*DATA UNDER STUDY*
========

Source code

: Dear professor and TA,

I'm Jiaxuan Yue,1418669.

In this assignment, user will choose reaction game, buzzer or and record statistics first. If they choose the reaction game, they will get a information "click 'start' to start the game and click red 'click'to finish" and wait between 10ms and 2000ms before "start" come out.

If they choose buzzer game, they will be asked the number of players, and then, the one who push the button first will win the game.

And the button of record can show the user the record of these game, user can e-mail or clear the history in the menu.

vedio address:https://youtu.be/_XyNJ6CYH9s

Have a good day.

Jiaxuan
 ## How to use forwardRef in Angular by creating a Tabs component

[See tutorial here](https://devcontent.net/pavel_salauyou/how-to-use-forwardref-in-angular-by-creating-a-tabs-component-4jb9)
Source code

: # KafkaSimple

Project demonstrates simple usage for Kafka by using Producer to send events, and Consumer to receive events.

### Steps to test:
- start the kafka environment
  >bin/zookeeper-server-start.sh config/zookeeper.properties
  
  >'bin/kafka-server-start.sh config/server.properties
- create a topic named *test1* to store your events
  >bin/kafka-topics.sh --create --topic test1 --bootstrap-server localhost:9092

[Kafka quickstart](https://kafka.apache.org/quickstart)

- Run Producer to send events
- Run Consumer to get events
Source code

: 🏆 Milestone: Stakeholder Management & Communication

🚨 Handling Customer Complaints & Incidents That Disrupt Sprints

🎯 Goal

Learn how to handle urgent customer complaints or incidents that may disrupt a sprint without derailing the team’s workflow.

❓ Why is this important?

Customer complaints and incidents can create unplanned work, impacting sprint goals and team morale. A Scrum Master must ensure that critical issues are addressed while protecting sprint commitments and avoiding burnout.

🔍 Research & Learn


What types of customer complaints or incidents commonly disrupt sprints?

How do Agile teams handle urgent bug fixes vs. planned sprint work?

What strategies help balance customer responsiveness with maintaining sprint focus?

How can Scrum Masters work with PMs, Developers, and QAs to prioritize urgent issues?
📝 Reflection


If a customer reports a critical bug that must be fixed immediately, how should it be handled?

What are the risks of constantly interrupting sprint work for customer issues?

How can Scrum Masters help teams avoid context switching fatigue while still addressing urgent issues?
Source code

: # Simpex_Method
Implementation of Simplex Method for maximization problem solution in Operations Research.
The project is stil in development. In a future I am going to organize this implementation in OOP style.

========

*ASSIGNMENT*
Please transcribe only the lines in the records above running from the line that has "test1 --bootstrap-server localhost:9092" through the line that has "How do Agile", both included, exactly as they appear.

*RESULT*
  >bin/kafka-topics.sh --create --topic test1 --bootstrap-server localhost:9092

[Kafka quickstart](https://kafka.apache.org/quickstart)

- Run Producer to send events
- Run Consumer to get events
Source code

: 🏆 Milestone: Stakeholder Management & Communication

🚨 Handling Customer Complaints & Incidents That Disrupt Sprints

🎯 Goal

Learn how to handle urgent customer complaints or incidents that may disrupt a sprint without derailing the team’s workflow.

❓ Why is this important?

Customer complaints and incidents can create unplanned work, impacting sprint goals and team morale. A Scrum Master must ensure that critical issues are addressed while protecting sprint commitments and avoiding burnout.

🔍 Research & Learn


What types of customer complaints or incidents commonly disrupt sprints?

How do Agile teams handle urgent bug fixes vs. planned sprint work?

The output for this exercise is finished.